Williams wrapped up the first set on the next point, pumping her fist while Sanchez Vicario slammed her racket.

"Every time I see her play a match, she always argues about almost every call," Williams said. "If she didn't do that, then I would have been a little surprised because she argues a lot."

The second set featured one game that included seven deuces, and Sanchez Vicario's three-minute outfit change while trailing 3-2. The Spaniard said she changed because her outfit was sweaty and uncomfortable, but Williams didn't buy that argument.

"I think she thought the white dress would be a better tactic against me, so it proved to be," she said.

Williams lost the first three points after that delay, but came back to win the next two games and lead 5-2. She got to 30-30 on Sanchez Vicario's serve -- two points from the match -- but lost the next two points.
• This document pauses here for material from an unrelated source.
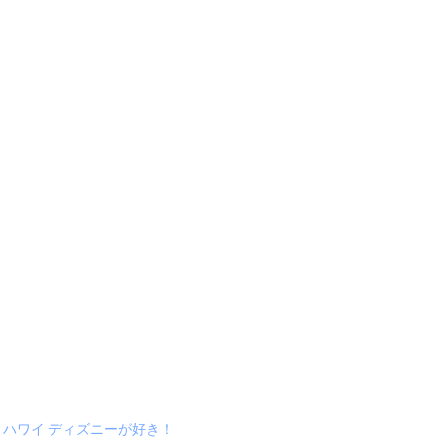
ハワイ ディズニーが好き！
In the next game, serving for the match at 5-3, Williams was three points from the match. But she lost the next three points and dropped 15 of the last 21 in the set as Sanchez Vicario won four straight games and the set.

Williams never seemed to regain confidence. In the second game of the third set, she leaned on her racket like a crutch after losing a point.

As Williams made repeated unforced errors, including an easy putaway at the net, Sanchez Vicario took a 4-2 lead. In the seventh game, with both players at the net, Williams slammed a shot just past her opponent's left ear and landed far out.

"She went to hit me. I was lucky that I went to the other side. It just passed me," Sanchez Vicario said. "She just started laughing, looking at me badly."

Rain was falling and the wind was whipping flags when the match ended two games later. Williams' next singles match will be as a spectator at Venus' quarterfinal.

"I'm only 16, my first Roland Garros," she said. "Everything is a learning experience for me."